Ces groupes ont été comparés en termes de mortalité totale et de risque de mortalité. Une découverte révolutionnaire a été faite. Il a été constaté que le groupe ayant l’alimentation la plus riche en spermidine présentait une mortalité nettement plus faible. Pour le dire plus simplement : plus l’apport quotidien en spermidine était élevé, plus la mortalité globale était faible. En outre, le groupe avec un apport élevé en spermidine présentait, par rapport au tiers inférieur, un risque de mortalité considérablement réduit. Cette réduction correspondait concrètement à une diminution de l’âge de 5,7 ans. Presque trop beau pour être vrai.

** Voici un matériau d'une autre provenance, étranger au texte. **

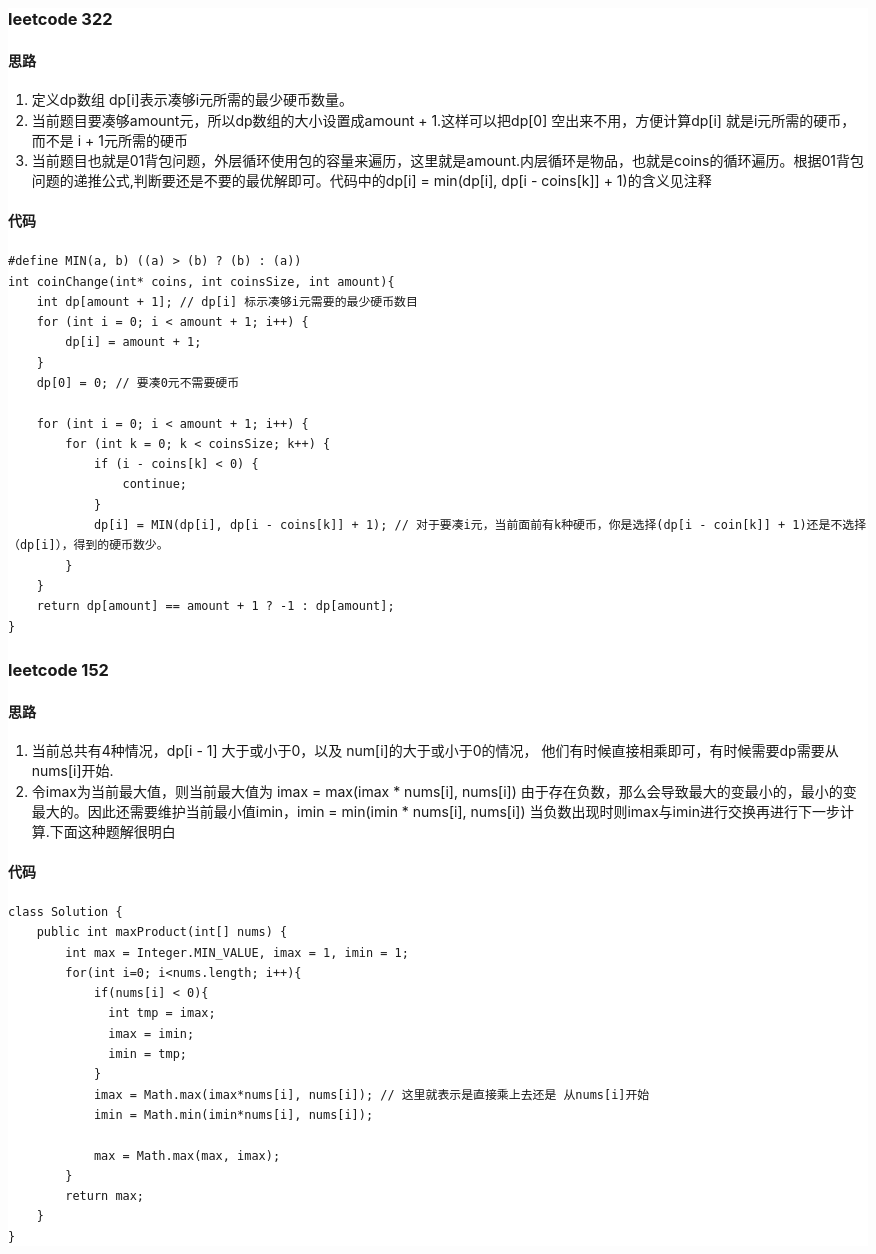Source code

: ### leetcode 322
#### 思路
1. 定义dp数组 dp[i]表示凑够i元所需的最少硬币数量。
2. 当前题目要凑够amount元，所以dp数组的大小设置成amount + 1.这样可以把dp[0] 空出来不用，方便计算dp[i] 就是i元所需的硬币，而不是 i + 1元所需的硬币
3. 当前题目也就是01背包问题，外层循环使用包的容量来遍历，这里就是amount.内层循环是物品，也就是coins的循环遍历。根据01背包问题的递推公式,判断要还是不要的最优解即可。代码中的dp[i] = min(dp[i], dp[i - coins[k]] + 1)的含义见注释

#### 代码
```
#define MIN(a, b) ((a) > (b) ? (b) : (a))
int coinChange(int* coins, int coinsSize, int amount){
    int dp[amount + 1]; // dp[i] 标示凑够i元需要的最少硬币数目
    for (int i = 0; i < amount + 1; i++) {
        dp[i] = amount + 1;
    }
    dp[0] = 0; // 要凑0元不需要硬币
    
    for (int i = 0; i < amount + 1; i++) {
        for (int k = 0; k < coinsSize; k++) {
            if (i - coins[k] < 0) {
                continue;
            }
            dp[i] = MIN(dp[i], dp[i - coins[k]] + 1); // 对于要凑i元，当前面前有k种硬币，你是选择(dp[i - coin[k]] + 1)还是不选择（dp[i]），得到的硬币数少。
        }
    }
    return dp[amount] == amount + 1 ? -1 : dp[amount];
}
```
### leetcode 152
#### 思路
1. 当前总共有4种情况，dp[i - 1] 大于或小于0，以及 num[i]的大于或小于0的情况， 他们有时候直接相乘即可，有时候需要dp需要从nums[i]开始.
2. 令imax为当前最大值，则当前最大值为 imax = max(imax * nums[i], nums[i])
由于存在负数，那么会导致最大的变最小的，最小的变最大的。因此还需要维护当前最小值imin，imin = min(imin * nums[i], nums[i])
当负数出现时则imax与imin进行交换再进行下一步计算.下面这种题解很明白
#### 代码
```
class Solution {
    public int maxProduct(int[] nums) {
        int max = Integer.MIN_VALUE, imax = 1, imin = 1;
        for(int i=0; i<nums.length; i++){
            if(nums[i] < 0){ 
              int tmp = imax;
              imax = imin;
              imin = tmp;
            }
            imax = Math.max(imax*nums[i], nums[i]); // 这里就表示是直接乘上去还是 从nums[i]开始
            imin = Math.min(imin*nums[i], nums[i]);
            
            max = Math.max(max, imax);
        }
        return max;
    }
}
```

Gélules de spermidine fortement dosées à partir d’extrait de fèves de soja et de poudre d’algues chlorella.
Discussion et conclusion
En route pour Brunico ! – proposerait hâtivement certains fanatiques de la longévité trop motivés. Mais ces résultats révolutionnaires ne sont pas liés à un lieu précis, ils sont très probablement transposables à chacun d’entre nous. En effet, ceux qui consomment beaucoup de spermidine par l’alimentation prolongent peut-être ainsi leur durée de vie en bonne santé.
En résumé, cette étude fournit la première preuve d’un lien entre une alimentation riche en spermidine et une survie accrue chez l’être humain. Les données épidémiologiques actuelles sont en accord avec des études préliminaires expérimentales qui suggèrent des effets favorisant la longévité et la santé de la spermidine dans des modèles animaux et des cellules humaines. Des études d’intervention, dont certaines ont déjà commencé, sont encore nécessaires comme preuve définitive. Nous nous réjouissons de recevoir d’autres nouvelles intéressantes !
L’étude a été publiée en ligne en juillet 2018 dans la revue scientifique American Journal of Clinical Nutrition (AJCN).